**YOUR ASSIGNMENT**
Answer these questions from the holiday blog text below.
(a) On what date was the entry "I've Been Robbed" posted?
(b) With whom did the writer decide to stay an extra night?
(c) How long after going to the toilet did the writer find the items missing?

**SELECTED TEXT**
ANOTHER VIEW – THIS TIME VERY HIGH UP


AIR. SCARY, BUT VERY GOOD


QUEUING TO GET ON AIR


THE MONORAIL ABOUT TO TAKE US HOME

I’ve Been Robbed

Tuesday, August 28th, 2007 @ 21:17

Yes, I have been robbed. I feel so violated. I am still on holiday by the way – Watkins and I decided to stay an extra night. Alton Towers was good, and there will be a full report on it when I return tomorrow. Anyway, back to the incident…

I decided to use the campsite’s shower facilites, so took my towel, shampoo and conditioner up to the washing area. Before showering, I went to the toilet, leaving my stuff on the side. When I left the toilet, 30 seconds later, I found all my cleaning products had been stolen. There was a man in one of the other showers. Obviously the dirty pikey had helped himself to my shampoo and towel. Worse still, I found a fresh turd in the corner of one of the showers! Who does stuff like that? Animals!

**SUPPLIED MATERIAL**
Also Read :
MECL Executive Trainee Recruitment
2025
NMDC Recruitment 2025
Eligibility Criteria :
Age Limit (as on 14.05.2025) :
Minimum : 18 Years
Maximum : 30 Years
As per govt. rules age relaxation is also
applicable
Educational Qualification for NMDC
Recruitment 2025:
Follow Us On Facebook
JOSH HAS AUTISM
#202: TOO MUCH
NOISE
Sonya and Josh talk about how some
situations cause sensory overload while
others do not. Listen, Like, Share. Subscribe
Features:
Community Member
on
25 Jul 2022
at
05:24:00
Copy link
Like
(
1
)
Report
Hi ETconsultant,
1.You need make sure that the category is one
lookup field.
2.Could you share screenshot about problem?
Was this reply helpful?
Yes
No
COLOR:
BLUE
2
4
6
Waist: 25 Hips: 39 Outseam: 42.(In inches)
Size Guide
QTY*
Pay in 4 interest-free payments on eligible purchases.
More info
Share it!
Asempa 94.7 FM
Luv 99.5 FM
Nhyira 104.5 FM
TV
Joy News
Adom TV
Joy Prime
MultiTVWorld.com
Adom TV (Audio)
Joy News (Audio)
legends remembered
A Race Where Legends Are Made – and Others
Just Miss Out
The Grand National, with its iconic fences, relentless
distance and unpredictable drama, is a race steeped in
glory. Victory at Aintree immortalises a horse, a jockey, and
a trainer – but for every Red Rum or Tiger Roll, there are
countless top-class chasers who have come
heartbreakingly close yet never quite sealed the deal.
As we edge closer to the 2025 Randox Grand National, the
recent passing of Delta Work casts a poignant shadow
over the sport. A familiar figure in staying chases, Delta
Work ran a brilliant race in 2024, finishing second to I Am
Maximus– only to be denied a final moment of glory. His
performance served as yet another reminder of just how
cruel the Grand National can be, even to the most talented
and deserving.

**YOUR SOLUTION**
(a) Tuesday, August 28th, 2007, at 21:17.
(b) Watkins.
(c) 30 seconds later.